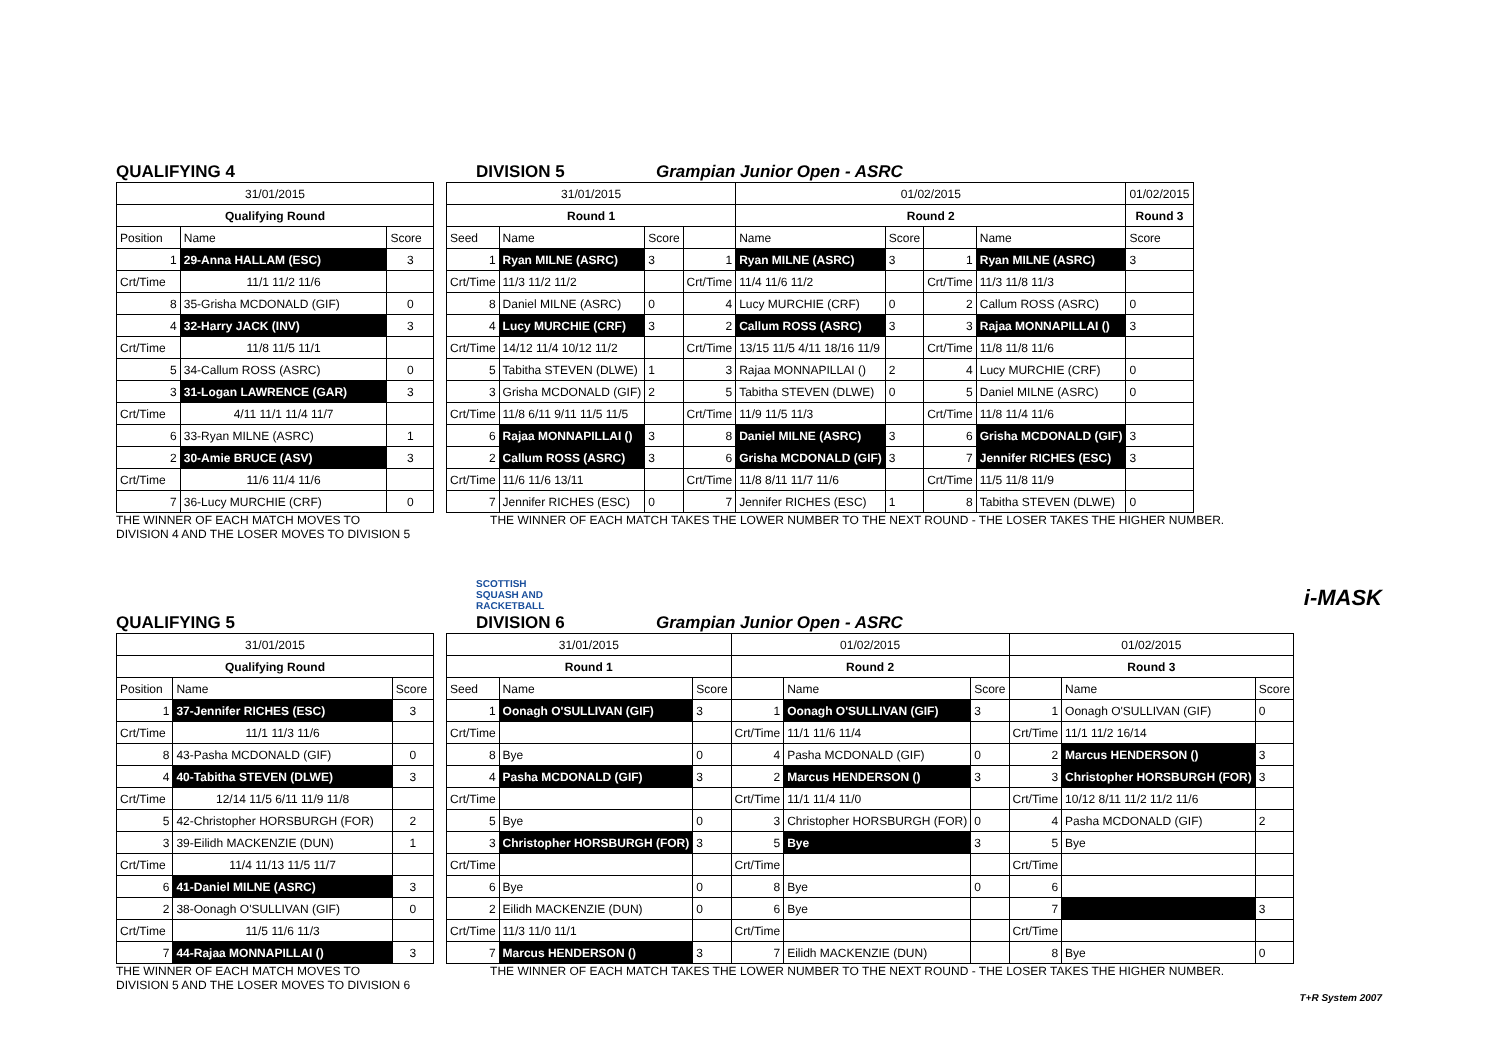QUALIFYING 4 DIVISION 5 Grampian Junior Open - ASRC
| 31/01/2015 | | |
| Qualifying Round | | |
| Position | Name | Score |
| 1 | 29-Anna HALLAM (ESC) | 3 |
| Crt/Time | 11/1 11/2 11/6 | |
| 8 | 35-Grisha MCDONALD (GIF) | 0 |
| 4 | 32-Harry JACK (INV) | 3 |
| Crt/Time | 11/8 11/5 11/1 | |
| 5 | 34-Callum ROSS (ASRC) | 0 |
| 3 | 31-Logan LAWRENCE (GAR) | 3 |
| Crt/Time | 4/11 11/1 11/4 11/7 | |
| 6 | 33-Ryan MILNE (ASRC) | 1 |
| 2 | 30-Amie BRUCE (ASV) | 3 |
| Crt/Time | 11/6 11/4 11/6 | |
| 7 | 36-Lucy MURCHIE (CRF) | 0 |
| 31/01/2015 | | | | 01/02/2015 | | | | 01/02/2015 |
| Round 1 | | | | Round 2 | | | | Round 3 |
| Seed | Name | Score | | Name | Score | | Name | Score |
| 1 | Ryan MILNE (ASRC) | 3 | 1 | Ryan MILNE (ASRC) | 3 | 1 | Ryan MILNE (ASRC) | 3 |
| Crt/Time | 11/3 11/2 11/2 | | Crt/Time | 11/4 11/6 11/2 | | Crt/Time | 11/3 11/8 11/3 | |
| 8 | Daniel MILNE (ASRC) | 0 | 4 | Lucy MURCHIE (CRF) | 0 | 2 | Callum ROSS (ASRC) | 0 |
| 4 | Lucy MURCHIE (CRF) | 3 | 2 | Callum ROSS (ASRC) | 3 | 3 | Rajaa MONNAPILLAI () | 3 |
| Crt/Time | 14/12 11/4 10/12 11/2 | | Crt/Time | 13/15 11/5 4/11 18/16 11/9 | | Crt/Time | 11/8 11/8 11/6 | |
| 5 | Tabitha STEVEN (DLWE) | 1 | 3 | Rajaa MONNAPILLAI () | 2 | 4 | Lucy MURCHIE (CRF) | 0 |
| 3 | Grisha MCDONALD (GIF) | 2 | 5 | Tabitha STEVEN (DLWE) | 0 | 5 | Daniel MILNE (ASRC) | 0 |
| Crt/Time | 11/8 6/11 9/11 11/5 11/5 | | Crt/Time | 11/9 11/5 11/3 | | Crt/Time | 11/8 11/4 11/6 | |
| 6 | Rajaa MONNAPILLAI () | 3 | 8 | Daniel MILNE (ASRC) | 3 | 6 | Grisha MCDONALD (GIF) | 3 |
| 2 | Callum ROSS (ASRC) | 3 | 6 | Grisha MCDONALD (GIF) | 3 | 7 | Jennifer RICHES (ESC) | 3 |
| Crt/Time | 11/6 11/6 13/11 | | Crt/Time | 11/8 8/11 11/7 11/6 | | Crt/Time | 11/5 11/8 11/9 | |
| 7 | Jennifer RICHES (ESC) | 0 | 7 | Jennifer RICHES (ESC) | 1 | 8 | Tabitha STEVEN (DLWE) | 0 |
THE WINNER OF EACH MATCH MOVES TO
DIVISION 4 AND THE LOSER MOVES TO DIVISION 5 THE WINNER OF EACH MATCH TAKES THE LOWER NUMBER TO THE NEXT ROUND - THE LOSER TAKES THE HIGHER NUMBER.
SCOTTISH
SQUASH AND
RACKETBALL i-MASK
QUALIFYING 5 DIVISION 6 Grampian Junior Open - ASRC
| 31/01/2015 | | |
| Qualifying Round | | |
| Position | Name | Score |
| 1 | 37-Jennifer RICHES (ESC) | 3 |
| Crt/Time | 11/1 11/3 11/6 | |
| 8 | 43-Pasha MCDONALD (GIF) | 0 |
| 4 | 40-Tabitha STEVEN (DLWE) | 3 |
| Crt/Time | 12/14 11/5 6/11 11/9 11/8 | |
| 5 | 42-Christopher HORSBURGH (FOR) | 2 |
| 3 | 39-Eilidh MACKENZIE (DUN) | 1 |
| Crt/Time | 11/4 11/13 11/5 11/7 | |
| 6 | 41-Daniel MILNE (ASRC) | 3 |
| 2 | 38-Oonagh O'SULLIVAN (GIF) | 0 |
| Crt/Time | 11/5 11/6 11/3 | |
| 7 | 44-Rajaa MONNAPILLAI () | 3 |
| 31/01/2015 | | | 01/02/2015 | | | 01/02/2015 | | |
| Round 1 | | | Round 2 | | | Round 3 | | |
| Seed | Name | Score | | Name | Score | | Name | Score |
| 1 | Oonagh O'SULLIVAN (GIF) | 3 | 1 | Oonagh O'SULLIVAN (GIF) | 3 | 1 | Oonagh O'SULLIVAN (GIF) | 0 |
| Crt/Time | | | Crt/Time | 11/1 11/6 11/4 | | Crt/Time | 11/1 11/2 16/14 | |
| 8 | Bye | 0 | 4 | Pasha MCDONALD (GIF) | 0 | 2 | Marcus HENDERSON () | 3 |
| 4 | Pasha MCDONALD (GIF) | 3 | 2 | Marcus HENDERSON () | 3 | 3 | Christopher HORSBURGH (FOR) | 3 |
| Crt/Time | | | Crt/Time | 11/1 11/4 11/0 | | Crt/Time | 10/12 8/11 11/2 11/2 11/6 | |
| 5 | Bye | 0 | 3 | Christopher HORSBURGH (FOR) | 0 | 4 | Pasha MCDONALD (GIF) | 2 |
| 3 | Christopher HORSBURGH (FOR) | 3 | 5 | Bye | 3 | 5 | Bye | |
| Crt/Time | | | Crt/Time | | | Crt/Time | | |
| 6 | Bye | 0 | 8 | Bye | 0 | 6 | | |
| 2 | Eilidh MACKENZIE (DUN) | 0 | 6 | Bye | | 7 | | 3 |
| Crt/Time | 11/3 11/0 11/1 | | Crt/Time | | | Crt/Time | | |
| 7 | Marcus HENDERSON () | 3 | 7 | Eilidh MACKENZIE (DUN) | | 8 | Bye | 0 |
THE WINNER OF EACH MATCH MOVES TO
DIVISION 5 AND THE LOSER MOVES TO DIVISION 6 THE WINNER OF EACH MATCH TAKES THE LOWER NUMBER TO THE NEXT ROUND - THE LOSER TAKES THE HIGHER NUMBER.
T+R System 2007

> [WORK TO BE COMPLETED]
Where a line of the records includes "RICHES", copy it.

> [EXERCISE OUTPUT]
| 2 | Callum ROSS (ASRC) | 3 | 6 | Grisha MCDONALD (GIF) | 3 | 7 | Jennifer RICHES (ESC) | 3 |
| 7 | Jennifer RICHES (ESC) | 0 | 7 | Jennifer RICHES (ESC) | 1 | 8 | Tabitha STEVEN (DLWE) | 0 |
| 1 | 37-Jennifer RICHES (ESC) | 3 |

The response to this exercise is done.